Le projet CSU, avec le chèque santé en fer de lance, a été conçu grâce au partenariat germano-camerounais. La coopération allemande, à travers la GIZ, fournit un appui technique, logistique et financier, notamment pour l’extension dans le Sud et l’Est. Un soutien précieux, surtout pour les formations sanitaires mobiles, les sessions de renforcement des capacités, et l’accompagnement dans le plaidoyer régional. « L’assistance technique vit avec nous les réalités du terrain et apporte des réponses efficaces », confie le Délégué.

Malgré les avancées, plusieurs défis subsistent. En premier lieu, les problèmes d’accessibilité aux formations sanitaires, souvent isolées par des routes impraticables. S’y ajoutent les difficultés de saisie numérique des prestations : près de 30% des centres de santé sont dans des zones non électrifiées ou non couvertes par le réseau télécom. La mise en place d’un système de saisie hors ligne est en cours, grâce au partenariat avec la GIZ. Le manque de personnel sanitaire reste aussi une préoccupation majeure, bien que de nouveaux recrutements soient attendus.
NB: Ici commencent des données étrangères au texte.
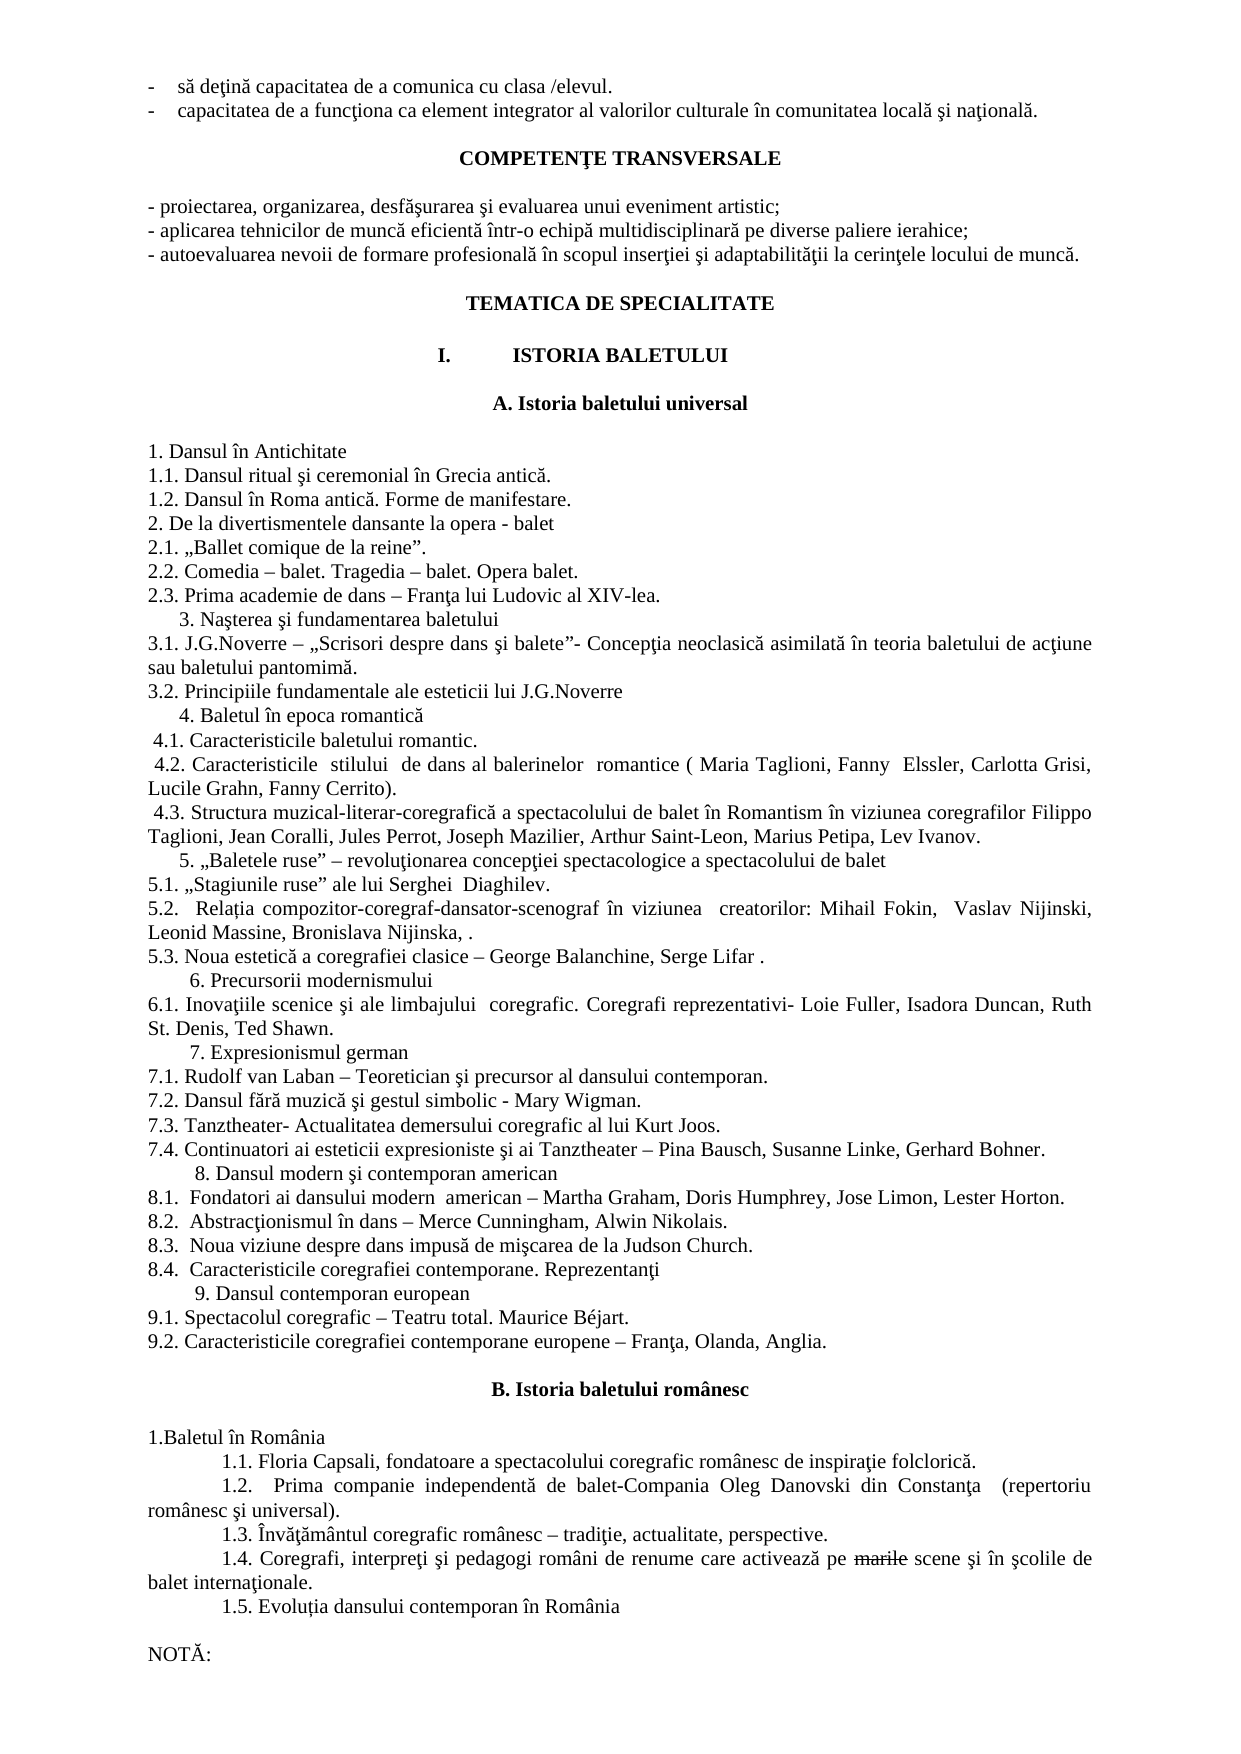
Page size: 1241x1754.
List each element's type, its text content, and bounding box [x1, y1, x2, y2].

text 2.2. Comedia – balet. Tragedia – balet. Opera balet. [148, 559, 1093, 583]
text 4. Baletul în epoca romantică [148, 703, 1093, 727]
text 8.2. Abstracţionismul în dans – Merce Cunningham, Alwin Nikolais. [148, 1209, 1093, 1233]
text 1.2. Prima companie independentă de balet-Compania Oleg Danovski din Constanţa (repertoriu românesc şi universal). [148, 1473, 1093, 1522]
text 8. Dansul modern şi contemporan american [148, 1161, 1093, 1185]
text 6. Precursorii modernismului [148, 968, 1093, 992]
text 8.4. Caracteristicile coregrafiei contemporane. Reprezentanţi [148, 1257, 1093, 1281]
text 7.2. Dansul fără muzică şi gestul simbolic - Mary Wigman. [148, 1088, 1093, 1112]
text - autoevaluarea nevoii de formare profesională în scopul inserţiei şi adaptabilităţii la cerinţele locului de muncă. [148, 242, 1093, 266]
text - aplicarea tehnicilor de muncă eficientă într-o echipă multidisciplinară pe diverse paliere ierahice; [148, 218, 1093, 242]
text 5.1. „Stagiunile ruse” ale lui Serghei Diaghilev. [148, 872, 1093, 896]
text 4.1. Caracteristicile baletului romantic. [148, 727, 1093, 752]
text 1.1. Dansul ritual şi ceremonial în Grecia antică. [148, 463, 1093, 487]
text 5.2. Relația compozitor-coregraf-dansator-scenograf în viziunea creatorilor: Mihail Fokin, Vaslav Nijinski, Leonid Massine, Bronislava Nijinska, . [148, 896, 1093, 944]
text 2. De la divertismentele dansante la opera - balet [148, 511, 1093, 535]
text 3. Naşterea şi fundamentarea baletului [148, 607, 1093, 631]
text 6.1. Inovaţiile scenice şi ale limbajului coregrafic. Coregrafi reprezentativi- Loie Fuller, Isadora Duncan, Ruth St. Denis, Ted Shawn. [148, 992, 1093, 1040]
text 5. „Baletele ruse” – revoluţionarea concepţiei spectacologice a spectacolului de balet [148, 848, 1093, 872]
text NOTĂ: [148, 1642, 1093, 1666]
text 2.1. „Ballet comique de la reine”. [148, 535, 1093, 559]
list ISTORIA BALETULUI [73, 342, 1093, 367]
text 1.5. Evoluția dansului contemporan în România [148, 1594, 1093, 1618]
text 7. Expresionismul german [148, 1040, 1093, 1064]
text 9. Dansul contemporan european [148, 1281, 1093, 1305]
text 5.3. Noua estetică a coregrafiei clasice – George Balanchine, Serge Lifar . [148, 944, 1093, 968]
text 7.1. Rudolf van Laban – Teoretician şi precursor al dansului contemporan. [148, 1064, 1093, 1088]
text 1.1. Floria Capsali, fondatoare a spectacolului coregrafic românesc de inspiraţie folclorică. [148, 1449, 1093, 1473]
text 1.4. Coregrafi, interpreţi şi pedagogi români de renume care activează pe marile scene şi în şcolile de balet internaţionale. [148, 1546, 1093, 1594]
text - proiectarea, organizarea, desfăşurarea şi evaluarea unui eveniment artistic; [148, 194, 1093, 218]
text B. Istoria baletului românesc [148, 1377, 1093, 1401]
text 7.4. Continuatori ai esteticii expresioniste şi ai Tanztheater – Pina Bausch, Susanne Linke, Gerhard Bohner. [148, 1137, 1093, 1161]
text 1. Dansul în Antichitate [148, 439, 1093, 463]
text 1.Baletul în România [148, 1425, 1093, 1449]
text 2.3. Prima academie de dans – Franţa lui Ludovic al XIV-lea. [148, 583, 1093, 607]
text 4.2. Caracteristicile stilului de dans al balerinelor romantice ( Maria Taglioni, Fanny Elssler, Carlotta Grisi, Lucile Grahn, Fanny Cerrito). [148, 752, 1093, 800]
text TEMATICA DE SPECIALITATE [148, 290, 1093, 314]
text 8.1. Fondatori ai dansului modern american – Martha Graham, Doris Humphrey, Jose Limon, Lester Horton. [148, 1185, 1093, 1209]
text 9.2. Caracteristicile coregrafiei contemporane europene – Franţa, Olanda, Anglia. [148, 1329, 1093, 1353]
text A. Istoria baletului universal [148, 391, 1093, 415]
text COMPETENŢE TRANSVERSALE [148, 146, 1093, 170]
text 3.2. Principiile fundamentale ale esteticii lui J.G.Noverre [148, 679, 1093, 703]
text 3.1. J.G.Noverre – „Scrisori despre dans şi balete”- Concepţia neoclasică asimilată în teoria baletului de acţiune sau baletului pantomimă. [148, 631, 1093, 679]
text 9.1. Spectacolul coregrafic – Teatru total. Maurice Béjart. [148, 1305, 1093, 1329]
text 8.3. Noua viziune despre dans impusă de mişcarea de la Judson Church. [148, 1233, 1093, 1257]
text 1.2. Dansul în Roma antică. Forme de manifestare. [148, 487, 1093, 511]
text 7.3. Tanztheater- Actualitatea demersului coregrafic al lui Kurt Joos. [148, 1112, 1093, 1137]
text 4.3. Structura muzical-literar-coregrafică a spectacolului de balet în Romantism în viziunea coregrafilor Filippo Taglioni, Jean Coralli, Jules Perrot, Joseph Mazilier, Arthur Saint-Leon, Marius Petipa, Lev Ivanov. [148, 800, 1093, 848]
list capacitatea de a funcţiona ca element integrator al valorilor culturale în comunitatea locală şi naţională. [148, 98, 1093, 122]
text 1.3. Învăţământul coregrafic românesc – tradiţie, actualitate, perspective. [148, 1522, 1093, 1546]
list să deţină capacitatea de a comunica cu clasa /elevul. [148, 74, 1093, 98]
La dynamique enclenchée par le chèque santé dans la région du Sud montre que la CSU peut produire des résultats tangibles. Avec des prestations gratuites ou à coût réduit, une meilleure coordination technique, un appui stratégique des partenaires et une implication accrue des communautés, la santé devient progressivement plus accessible. Pour Charles Youpdoi, l’heure est à la consolidation : renforcer la sensibilisation, élargir les accréditations, garantir l’efficacité des prestations, et surtout, ne laisser aucun bénéficiaire de côté.